**Exercise goal:**
Images are to be left out; everything else in the listing should be repeated exactly.

**Data block:**
----

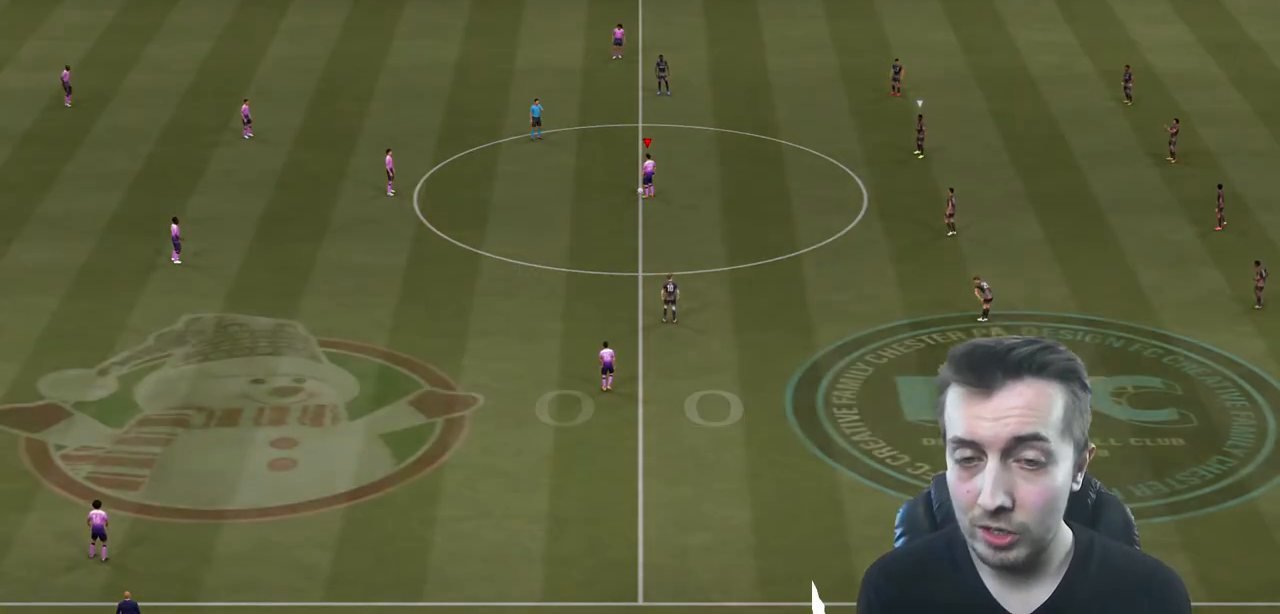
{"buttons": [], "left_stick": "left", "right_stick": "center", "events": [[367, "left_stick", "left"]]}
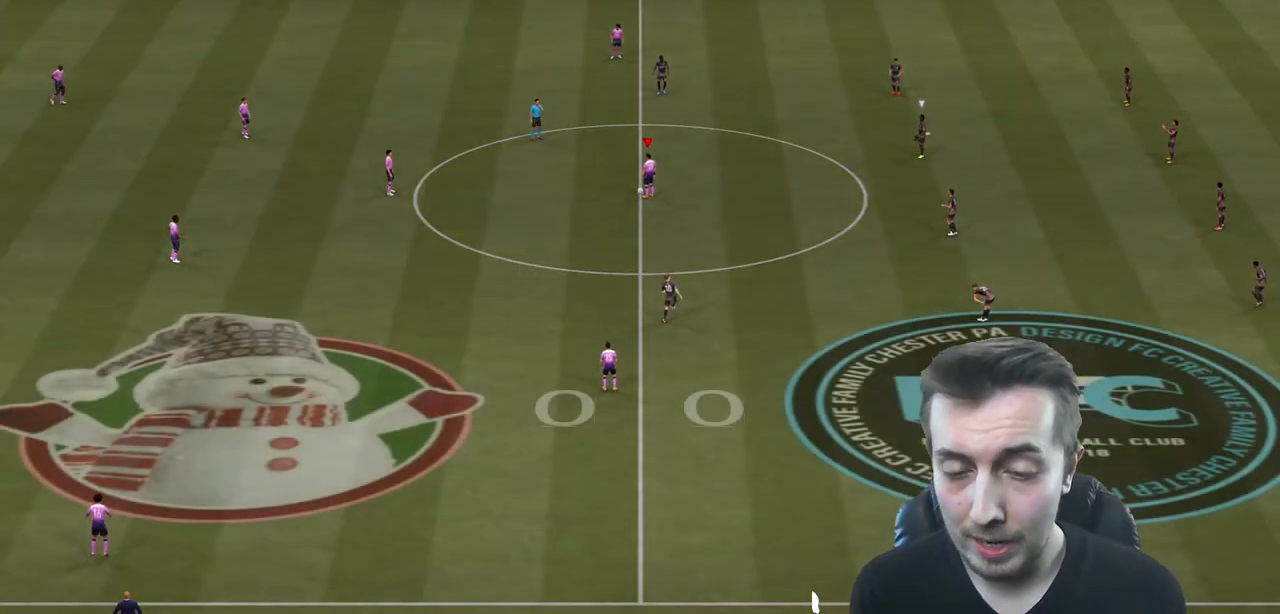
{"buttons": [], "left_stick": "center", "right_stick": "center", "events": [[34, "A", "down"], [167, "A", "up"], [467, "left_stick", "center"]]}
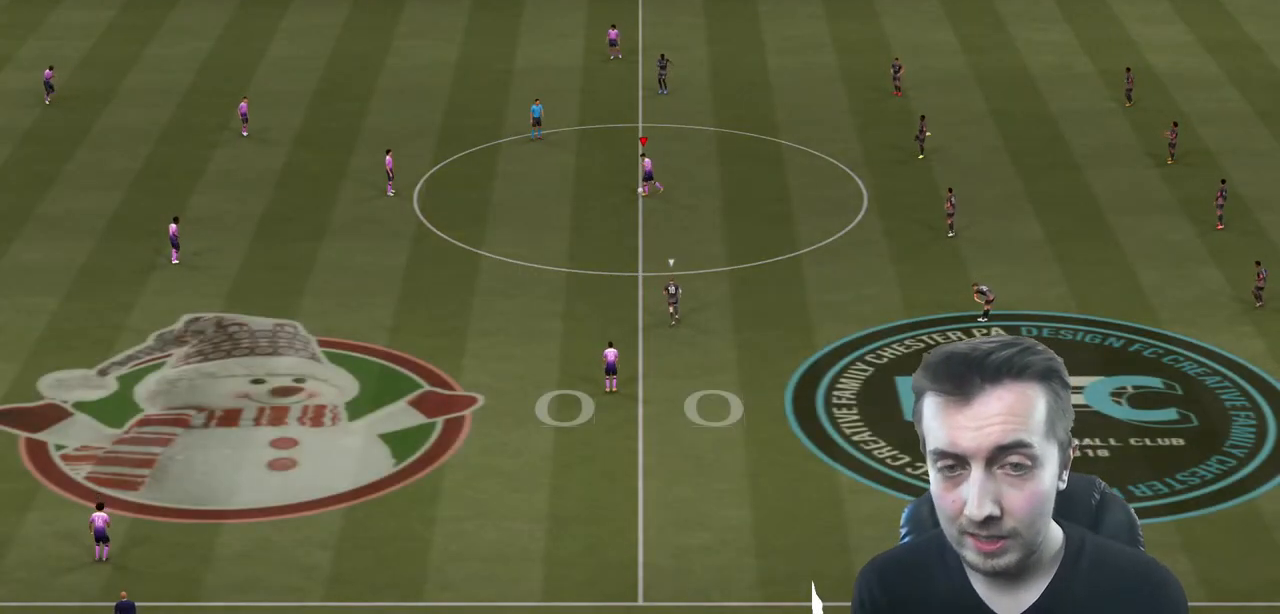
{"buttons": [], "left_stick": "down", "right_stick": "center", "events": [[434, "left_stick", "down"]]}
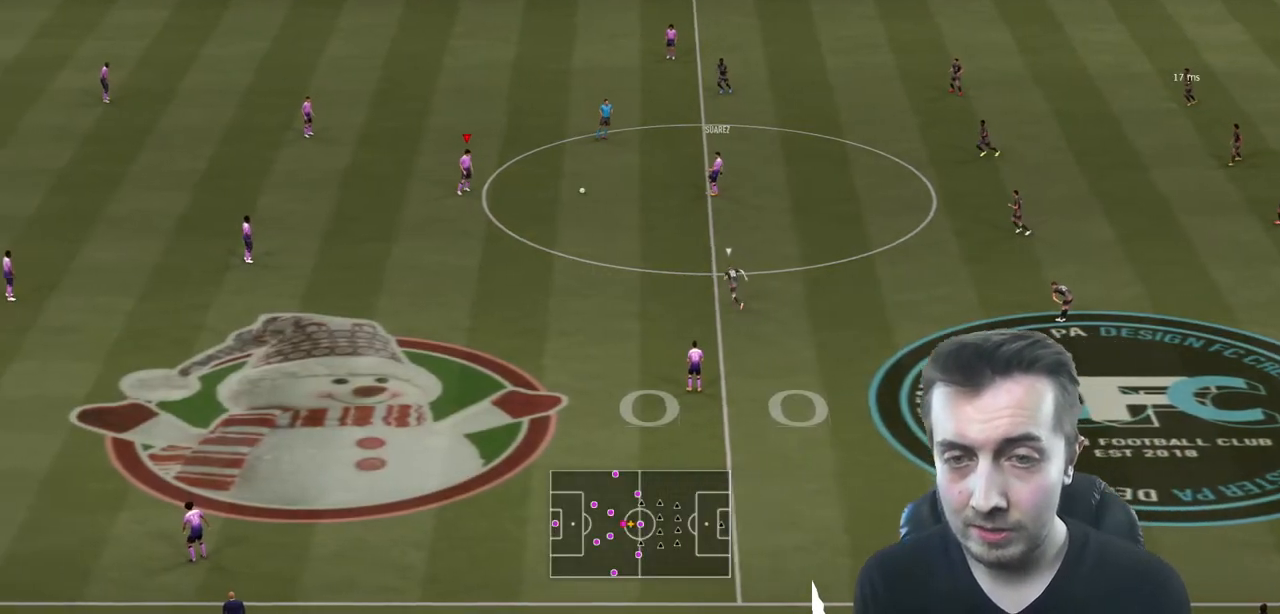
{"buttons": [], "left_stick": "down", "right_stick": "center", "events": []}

----

**Problem solution:**
{"buttons": [], "left_stick": "left", "right_stick": "center", "events": [[367, "left_stick", "left"]]}
{"buttons": [], "left_stick": "center", "right_stick": "center", "events": [[34, "A", "down"], [167, "A", "up"], [467, "left_stick", "center"]]}
{"buttons": [], "left_stick": "down", "right_stick": "center", "events": [[434, "left_stick", "down"]]}
{"buttons": [], "left_stick": "down", "right_stick": "center", "events": []}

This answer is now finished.